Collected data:

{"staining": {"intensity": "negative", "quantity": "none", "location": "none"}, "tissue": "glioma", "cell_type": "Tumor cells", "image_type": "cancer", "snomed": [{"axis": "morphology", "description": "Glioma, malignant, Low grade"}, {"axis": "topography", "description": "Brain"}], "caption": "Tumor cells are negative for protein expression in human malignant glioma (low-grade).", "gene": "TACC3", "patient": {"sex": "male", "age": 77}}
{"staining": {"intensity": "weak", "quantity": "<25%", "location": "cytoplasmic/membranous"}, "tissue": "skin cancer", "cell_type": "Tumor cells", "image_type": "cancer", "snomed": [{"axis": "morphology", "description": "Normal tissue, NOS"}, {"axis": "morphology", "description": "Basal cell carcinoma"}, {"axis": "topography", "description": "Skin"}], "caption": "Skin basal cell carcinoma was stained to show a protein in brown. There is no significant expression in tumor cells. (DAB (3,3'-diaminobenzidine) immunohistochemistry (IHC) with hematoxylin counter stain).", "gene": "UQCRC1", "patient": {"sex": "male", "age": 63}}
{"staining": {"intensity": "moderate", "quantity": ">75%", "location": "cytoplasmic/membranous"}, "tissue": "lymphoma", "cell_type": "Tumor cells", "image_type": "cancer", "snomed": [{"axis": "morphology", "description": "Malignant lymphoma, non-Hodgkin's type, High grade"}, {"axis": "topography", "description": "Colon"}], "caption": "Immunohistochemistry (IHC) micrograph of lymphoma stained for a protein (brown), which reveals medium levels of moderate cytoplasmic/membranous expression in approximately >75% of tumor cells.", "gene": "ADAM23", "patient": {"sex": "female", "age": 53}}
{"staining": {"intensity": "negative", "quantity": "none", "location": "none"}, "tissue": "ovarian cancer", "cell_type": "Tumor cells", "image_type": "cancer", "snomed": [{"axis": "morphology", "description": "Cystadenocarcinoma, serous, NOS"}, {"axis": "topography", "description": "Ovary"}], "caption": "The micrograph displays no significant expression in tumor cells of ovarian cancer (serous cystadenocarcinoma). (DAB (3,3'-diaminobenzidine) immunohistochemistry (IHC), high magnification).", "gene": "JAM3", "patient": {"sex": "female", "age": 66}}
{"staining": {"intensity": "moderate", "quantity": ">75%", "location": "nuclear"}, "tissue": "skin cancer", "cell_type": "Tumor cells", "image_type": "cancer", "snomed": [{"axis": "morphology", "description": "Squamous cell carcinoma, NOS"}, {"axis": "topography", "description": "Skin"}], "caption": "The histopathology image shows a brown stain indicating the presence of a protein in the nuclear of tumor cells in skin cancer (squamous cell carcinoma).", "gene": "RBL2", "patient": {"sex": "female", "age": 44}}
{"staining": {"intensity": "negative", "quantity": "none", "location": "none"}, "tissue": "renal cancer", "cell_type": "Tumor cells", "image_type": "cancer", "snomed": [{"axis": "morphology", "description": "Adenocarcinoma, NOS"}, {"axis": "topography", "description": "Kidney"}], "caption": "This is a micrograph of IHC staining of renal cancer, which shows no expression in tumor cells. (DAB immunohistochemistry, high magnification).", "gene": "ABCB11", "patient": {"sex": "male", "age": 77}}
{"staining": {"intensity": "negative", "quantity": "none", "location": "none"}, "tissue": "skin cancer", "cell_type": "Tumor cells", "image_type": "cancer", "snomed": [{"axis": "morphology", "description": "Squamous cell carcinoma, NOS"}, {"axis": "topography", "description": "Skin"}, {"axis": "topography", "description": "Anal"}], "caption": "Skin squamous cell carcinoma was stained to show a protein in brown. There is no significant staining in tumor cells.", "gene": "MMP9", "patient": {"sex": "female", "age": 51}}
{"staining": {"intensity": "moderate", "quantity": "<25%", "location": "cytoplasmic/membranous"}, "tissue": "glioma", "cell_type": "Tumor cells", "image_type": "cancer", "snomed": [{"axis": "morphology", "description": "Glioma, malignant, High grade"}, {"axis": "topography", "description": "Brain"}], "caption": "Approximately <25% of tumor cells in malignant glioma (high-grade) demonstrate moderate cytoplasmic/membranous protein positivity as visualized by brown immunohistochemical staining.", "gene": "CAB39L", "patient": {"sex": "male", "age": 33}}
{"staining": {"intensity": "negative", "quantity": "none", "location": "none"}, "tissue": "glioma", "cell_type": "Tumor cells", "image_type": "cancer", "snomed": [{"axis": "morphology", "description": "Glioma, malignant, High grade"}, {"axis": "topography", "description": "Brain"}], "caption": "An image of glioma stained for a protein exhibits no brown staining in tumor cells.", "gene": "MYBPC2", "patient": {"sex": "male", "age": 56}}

▸ TRY IT: The records above are to be copied out exactly, line for line.

▸ OUTPUT OF THE TASK:
{"staining": {"intensity": "negative", "quantity": "none", "location": "none"}, "tissue": "glioma", "cell_type": "Tumor cells", "image_type": "cancer", "snomed": [{"axis": "morphology", "description": "Glioma, malignant, Low grade"}, {"axis": "topography", "description": "Brain"}], "caption": "Tumor cells are negative for protein expression in human malignant glioma (low-grade).", "gene": "TACC3", "patient": {"sex": "male", "age": 77}}
{"staining": {"intensity": "weak", "quantity": "<25%", "location": "cytoplasmic/membranous"}, "tissue": "skin cancer", "cell_type": "Tumor cells", "image_type": "cancer", "snomed": [{"axis": "morphology", "description": "Normal tissue, NOS"}, {"axis": "morphology", "description": "Basal cell carcinoma"}, {"axis": "topography", "description": "Skin"}], "caption": "Skin basal cell carcinoma was stained to show a protein in brown. There is no significant expression in tumor cells. (DAB (3,3'-diaminobenzidine) immunohistochemistry (IHC) with hematoxylin counter stain).", "gene": "UQCRC1", "patient": {"sex": "male", "age": 63}}
{"staining": {"intensity": "moderate", "quantity": ">75%", "location": "cytoplasmic/membranous"}, "tissue": "lymphoma", "cell_type": "Tumor cells", "image_type": "cancer", "snomed": [{"axis": "morphology", "description": "Malignant lymphoma, non-Hodgkin's type, High grade"}, {"axis": "topography", "description": "Colon"}], "caption": "Immunohistochemistry (IHC) micrograph of lymphoma stained for a protein (brown), which reveals medium levels of moderate cytoplasmic/membranous expression in approximately >75% of tumor cells.", "gene": "ADAM23", "patient": {"sex": "female", "age": 53}}
{"staining": {"intensity": "negative", "quantity": "none", "location": "none"}, "tissue": "ovarian cancer", "cell_type": "Tumor cells", "image_type": "cancer", "snomed": [{"axis": "morphology", "description": "Cystadenocarcinoma, serous, NOS"}, {"axis": "topography", "description": "Ovary"}], "caption": "The micrograph displays no significant expression in tumor cells of ovarian cancer (serous cystadenocarcinoma). (DAB (3,3'-diaminobenzidine) immunohistochemistry (IHC), high magnification).", "gene": "JAM3", "patient": {"sex": "female", "age": 66}}
{"staining": {"intensity": "moderate", "quantity": ">75%", "location": "nuclear"}, "tissue": "skin cancer", "cell_type": "Tumor cells", "image_type": "cancer", "snomed": [{"axis": "morphology", "description": "Squamous cell carcinoma, NOS"}, {"axis": "topography", "description": "Skin"}], "caption": "The histopathology image shows a brown stain indicating the presence of a protein in the nuclear of tumor cells in skin cancer (squamous cell carcinoma).", "gene": "RBL2", "patient": {"sex": "female", "age": 44}}
{"staining": {"intensity": "negative", "quantity": "none", "location": "none"}, "tissue": "renal cancer", "cell_type": "Tumor cells", "image_type": "cancer", "snomed": [{"axis": "morphology", "description": "Adenocarcinoma, NOS"}, {"axis": "topography", "description": "Kidney"}], "caption": "This is a micrograph of IHC staining of renal cancer, which shows no expression in tumor cells. (DAB immunohistochemistry, high magnification).", "gene": "ABCB11", "patient": {"sex": "male", "age": 77}}
{"staining": {"intensity": "negative", "quantity": "none", "location": "none"}, "tissue": "skin cancer", "cell_type": "Tumor cells", "image_type": "cancer", "snomed": [{"axis": "morphology", "description": "Squamous cell carcinoma, NOS"}, {"axis": "topography", "description": "Skin"}, {"axis": "topography", "description": "Anal"}], "caption": "Skin squamous cell carcinoma was stained to show a protein in brown. There is no significant staining in tumor cells.", "gene": "MMP9", "patient": {"sex": "female", "age": 51}}
{"staining": {"intensity": "moderate", "quantity": "<25%", "location": "cytoplasmic/membranous"}, "tissue": "glioma", "cell_type": "Tumor cells", "image_type": "cancer", "snomed": [{"axis": "morphology", "description": "Glioma, malignant, High grade"}, {"axis": "topography", "description": "Brain"}], "caption": "Approximately <25% of tumor cells in malignant glioma (high-grade) demonstrate moderate cytoplasmic/membranous protein positivity as visualized by brown immunohistochemical staining.", "gene": "CAB39L", "patient": {"sex": "male", "age": 33}}
{"staining": {"intensity": "negative", "quantity": "none", "location": "none"}, "tissue": "glioma", "cell_type": "Tumor cells", "image_type": "cancer", "snomed": [{"axis": "morphology", "description": "Glioma, malignant, High grade"}, {"axis": "topography", "description": "Brain"}], "caption": "An image of glioma stained for a protein exhibits no brown staining in tumor cells.", "gene": "MYBPC2", "patient": {"sex": "male", "age": 56}}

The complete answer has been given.